# Qwen2-VL Playground

Mount Google Drive and clone the repository if needed.

In [None]:
from google.colab import drive
drive.mount('/content/drive')

In [None]:
import os
REPO_DIR = '/content/VLM_Studies'
if not os.path.exists(REPO_DIR):
    !git clone https://github.com/PhilSaad333/VLM_Studies.git {REPO_DIR}
os.chdir(REPO_DIR)
print(f'Working directory: {os.getcwd()}')

In [None]:
!pip install -q -r requirements.txt

## Sample NLVR2 examples

In [None]:
!python scripts/sample_gallery.py --split validation --streaming --streaming-take 512 --num-samples 3 --save-dir /content/drive/MyDrive/VLM_Studies_Files/analysis/sample_gallery

## Manual prompt run

In [None]:
!python scripts/model_playground.py \n    --model-name Qwen/Qwen2-VL-2B-Instruct \n    --uid dev-0-0 \n    --split validation \n    --streaming \n    --streaming-take 512 \n    --question 'Are both pictures showing boats on water?
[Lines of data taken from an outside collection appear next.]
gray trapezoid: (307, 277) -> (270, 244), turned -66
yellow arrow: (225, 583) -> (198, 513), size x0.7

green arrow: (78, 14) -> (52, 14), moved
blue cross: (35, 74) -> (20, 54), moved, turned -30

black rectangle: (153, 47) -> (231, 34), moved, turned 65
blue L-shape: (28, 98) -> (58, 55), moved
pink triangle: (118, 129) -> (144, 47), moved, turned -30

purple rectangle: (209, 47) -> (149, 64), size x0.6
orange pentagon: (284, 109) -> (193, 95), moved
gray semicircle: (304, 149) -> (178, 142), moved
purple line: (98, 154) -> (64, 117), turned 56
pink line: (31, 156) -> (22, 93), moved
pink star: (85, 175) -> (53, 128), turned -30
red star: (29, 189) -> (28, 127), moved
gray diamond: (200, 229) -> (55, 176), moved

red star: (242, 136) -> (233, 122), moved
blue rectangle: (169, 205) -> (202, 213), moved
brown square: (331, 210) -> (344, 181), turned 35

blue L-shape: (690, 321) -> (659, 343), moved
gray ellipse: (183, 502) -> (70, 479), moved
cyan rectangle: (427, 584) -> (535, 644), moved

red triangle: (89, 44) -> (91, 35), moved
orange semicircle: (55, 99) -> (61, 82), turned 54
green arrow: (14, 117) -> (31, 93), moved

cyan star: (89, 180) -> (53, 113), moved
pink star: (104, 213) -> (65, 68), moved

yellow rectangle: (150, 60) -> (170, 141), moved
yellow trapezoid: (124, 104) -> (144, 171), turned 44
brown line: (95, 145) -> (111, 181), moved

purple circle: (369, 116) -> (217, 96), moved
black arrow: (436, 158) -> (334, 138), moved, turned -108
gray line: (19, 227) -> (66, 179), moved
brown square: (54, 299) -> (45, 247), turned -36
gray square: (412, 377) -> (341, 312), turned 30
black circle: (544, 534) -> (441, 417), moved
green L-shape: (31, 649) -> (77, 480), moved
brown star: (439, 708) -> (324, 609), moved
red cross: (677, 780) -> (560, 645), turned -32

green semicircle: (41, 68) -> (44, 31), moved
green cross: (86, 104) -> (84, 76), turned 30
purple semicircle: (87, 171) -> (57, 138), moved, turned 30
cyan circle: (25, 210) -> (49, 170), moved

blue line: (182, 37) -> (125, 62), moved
Answer True or False.' \n    --temperature 0.0 \n    --max-new-tokens 16 \n    --log-jsonl /content/drive/MyDrive/VLM_Studies_Files/analysis/playground_runs.jsonl

In [None]:
from pathlib import Path
import sys

DATA_ROOT = Path('/content/drive/MyDrive/VLM_Studies_Files')
sys.path.insert(0, str(Path.cwd()))

from vlm_datasets.nlvr2 import NLVR2DataConfig, load_nlvr2, find_sample_by_uid
from utils.uid_cache import UIDCache, cycle_uids

cache_dir = DATA_ROOT / 'datasets' / 'nlvr2_cache'
cache_dir.mkdir(parents=True, exist_ok=True)
dataset_cfg = NLVR2DataConfig(split='validation', streaming=False, cache_dir=str(cache_dir))
full_dataset = load_nlvr2(dataset_cfg)

UID_CACHE_PATH = DATA_ROOT / 'analysis' / 'uid_cache.json'
uid_cache = UIDCache(UID_CACHE_PATH)
print('Loaded validation split with', len(full_dataset), 'examples')
print('Cached UIDs:', len(uid_cache))


uid_cache.uids

In [None]:
from utils.uid_cache import UIDCache, cycle_uids

UID_CACHE_PATH = DATA_ROOT / 'analysis' / 'uid_cache.json'
uid_cache = UIDCache(UID_CACHE_PATH)
print(f'Cached UIDs: {len(uid_cache)}')

In [None]:
from IPython.display import display

def display_sample(sample):
    print(f"UID: {sample['uid']} | Label: {sample['label']}")
    print(sample['sentence'])
    for img in sample['images']:
        display(img)

def cache_uids(uids):
    if isinstance(uids, str):
        uids = [uids]
    uid_cache.extend(uids)
    print(f'Cached {len(uid_cache)} total UIDs')

def pop_cached_sample(uid=None):
    for candidate in cycle_uids(uid_cache, start=uid):
        sample = find_sample_by_uid(full_dataset, candidate, limit=None)
        display_sample(sample)
        return candidate
    print('Cache empty')